Agarro con fuerza el pincel y pronto empiezo a pintar en el lienzo. Primero tengo que hacer el fondo. Oscuro. Solo un color, nada más. Podría usar un pincel más grueso porque no hay manera de equivocarme. Pero no lo hago. Quiero trazos finos. Quiero tardar. Quiero disfrutar del momento, sentir. Y es de noche, puedo hacerlo. La única luz que entra viene de los ventanales de la habitación. Fuera, la imagen que observo cada vez que el sol se esconde y aparece la oscuridad. ¿Por qué la llamamos oscuridad si no es total?
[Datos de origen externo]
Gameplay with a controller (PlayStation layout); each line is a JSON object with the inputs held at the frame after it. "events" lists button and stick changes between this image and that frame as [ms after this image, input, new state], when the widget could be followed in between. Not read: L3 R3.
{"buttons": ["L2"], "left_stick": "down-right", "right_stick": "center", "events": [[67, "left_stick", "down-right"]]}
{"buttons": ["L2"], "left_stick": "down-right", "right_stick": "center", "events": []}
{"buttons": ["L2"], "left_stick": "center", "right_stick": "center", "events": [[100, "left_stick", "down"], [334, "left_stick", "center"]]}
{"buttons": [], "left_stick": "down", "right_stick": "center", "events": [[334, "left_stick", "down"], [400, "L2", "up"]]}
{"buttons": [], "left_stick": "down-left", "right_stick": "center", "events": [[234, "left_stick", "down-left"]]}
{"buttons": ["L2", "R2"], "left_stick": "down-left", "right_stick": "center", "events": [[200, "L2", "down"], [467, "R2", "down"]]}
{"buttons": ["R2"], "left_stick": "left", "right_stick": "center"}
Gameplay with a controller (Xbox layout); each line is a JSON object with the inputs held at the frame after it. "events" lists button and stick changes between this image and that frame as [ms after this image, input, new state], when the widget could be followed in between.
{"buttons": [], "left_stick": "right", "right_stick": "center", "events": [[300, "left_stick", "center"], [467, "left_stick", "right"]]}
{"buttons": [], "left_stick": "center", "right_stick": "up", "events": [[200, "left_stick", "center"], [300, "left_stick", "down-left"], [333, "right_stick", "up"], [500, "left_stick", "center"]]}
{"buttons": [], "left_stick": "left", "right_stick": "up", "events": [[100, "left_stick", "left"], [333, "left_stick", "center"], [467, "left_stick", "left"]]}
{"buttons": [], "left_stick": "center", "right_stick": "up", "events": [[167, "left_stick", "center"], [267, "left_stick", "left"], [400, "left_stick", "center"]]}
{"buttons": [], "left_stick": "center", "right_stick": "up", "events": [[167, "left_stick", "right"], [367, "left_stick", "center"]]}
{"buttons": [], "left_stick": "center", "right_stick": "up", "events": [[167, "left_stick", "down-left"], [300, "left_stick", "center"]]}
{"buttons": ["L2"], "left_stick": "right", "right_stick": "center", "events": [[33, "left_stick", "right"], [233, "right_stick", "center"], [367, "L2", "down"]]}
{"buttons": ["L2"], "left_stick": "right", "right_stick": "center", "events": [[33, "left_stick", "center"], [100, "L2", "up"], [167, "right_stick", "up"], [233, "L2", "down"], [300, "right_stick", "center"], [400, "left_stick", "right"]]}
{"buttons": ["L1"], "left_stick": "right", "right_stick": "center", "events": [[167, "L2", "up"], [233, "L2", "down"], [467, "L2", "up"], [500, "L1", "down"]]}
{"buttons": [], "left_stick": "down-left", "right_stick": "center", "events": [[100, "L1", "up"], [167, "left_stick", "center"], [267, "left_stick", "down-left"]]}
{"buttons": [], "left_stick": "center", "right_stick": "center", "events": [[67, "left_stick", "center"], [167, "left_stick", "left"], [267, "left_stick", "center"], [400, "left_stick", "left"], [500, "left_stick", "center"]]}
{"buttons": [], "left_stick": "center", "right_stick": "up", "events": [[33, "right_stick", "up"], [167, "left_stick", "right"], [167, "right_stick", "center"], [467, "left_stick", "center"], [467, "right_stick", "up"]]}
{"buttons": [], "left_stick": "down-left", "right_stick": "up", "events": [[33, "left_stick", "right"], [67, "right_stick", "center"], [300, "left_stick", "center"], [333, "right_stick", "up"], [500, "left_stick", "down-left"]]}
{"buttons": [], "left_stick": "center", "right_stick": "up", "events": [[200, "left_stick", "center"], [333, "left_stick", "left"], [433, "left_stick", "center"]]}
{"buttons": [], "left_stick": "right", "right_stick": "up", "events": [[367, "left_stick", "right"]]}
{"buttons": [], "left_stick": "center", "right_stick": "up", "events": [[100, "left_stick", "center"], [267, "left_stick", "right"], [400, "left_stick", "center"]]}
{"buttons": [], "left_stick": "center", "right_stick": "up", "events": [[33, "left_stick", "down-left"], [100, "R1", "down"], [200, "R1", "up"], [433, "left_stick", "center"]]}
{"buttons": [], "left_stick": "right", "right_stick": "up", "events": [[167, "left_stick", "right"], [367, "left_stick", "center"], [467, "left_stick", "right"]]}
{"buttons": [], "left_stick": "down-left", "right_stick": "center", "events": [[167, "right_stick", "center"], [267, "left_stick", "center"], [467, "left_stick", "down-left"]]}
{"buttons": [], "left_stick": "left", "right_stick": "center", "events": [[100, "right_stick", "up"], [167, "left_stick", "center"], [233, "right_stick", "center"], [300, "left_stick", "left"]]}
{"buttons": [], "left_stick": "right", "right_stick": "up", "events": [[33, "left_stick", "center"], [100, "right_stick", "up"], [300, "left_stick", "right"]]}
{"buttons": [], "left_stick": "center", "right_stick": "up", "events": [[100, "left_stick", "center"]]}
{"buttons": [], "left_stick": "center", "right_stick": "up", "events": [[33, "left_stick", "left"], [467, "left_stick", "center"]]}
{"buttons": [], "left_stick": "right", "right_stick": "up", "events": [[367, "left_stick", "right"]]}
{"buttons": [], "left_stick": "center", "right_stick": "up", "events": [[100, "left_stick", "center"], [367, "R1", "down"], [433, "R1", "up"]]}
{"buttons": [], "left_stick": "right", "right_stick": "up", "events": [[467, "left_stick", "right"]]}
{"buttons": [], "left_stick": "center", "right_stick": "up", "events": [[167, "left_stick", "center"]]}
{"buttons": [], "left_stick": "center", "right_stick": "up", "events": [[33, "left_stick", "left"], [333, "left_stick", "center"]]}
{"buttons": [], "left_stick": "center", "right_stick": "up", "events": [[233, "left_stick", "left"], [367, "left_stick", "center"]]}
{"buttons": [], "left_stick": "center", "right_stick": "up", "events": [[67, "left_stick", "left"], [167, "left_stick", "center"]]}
Siempre queda luz de las estrellas.
Al acabar el fondo, elijo otro color. Es un poco más claro. Con cuidado, voy trazando curvas en diferentes espacios, dejando el centro vacío. Dibujo formas redondeadas. Intento que parezcan suaves, ligeras, quizás débiles. No soy experto. Me cuesta. Pero, poco a poco, van tomando el significado que quiero. Nubes.
Levanto la mirada hacia la ventana mientras lavo el pincel. Se parece más de lo que esperaba. Puedo decir que me está quedando bastante bien a pesar de ser un novato. Pero no he acabado, lo sé. Nada está asegurado, todo puede estropearse aún. Vuelvo a pasar la punta del pincel por la pintura de uno de los botes. Ahora sí, ahora toca el color más luminoso. Ya preparado, dibujo en el centro que había dejado vacío. Una circunferencia. La hago difuminada, ocupando mucho espacio; pequeña, pero muy llena: una estrella muy brillante, más que cualquiera otra. Es la que tengo delante. La estrella que con su luz ilumina toda mi habitación, que entra por mis ventanales por muy bien cerrados que estén.
Brilla demasiado. Más de lo que puedo soportar. Me doy cuenta ahora. Miro a mi alrededor. En la mesa hay un bote, abierto y vacío, la tapa está al lado. Lo cojo y me acerco rápidamente a la ventana. Entonces, lo alzo. Espero unos segundos, pero ya no puedo más. Veo que la estrella está dentro y lo cierro. Y en ese momento es cuando, por fin, su luz se apaga.
Es cuando, por fin, hay verdadera oscuridad.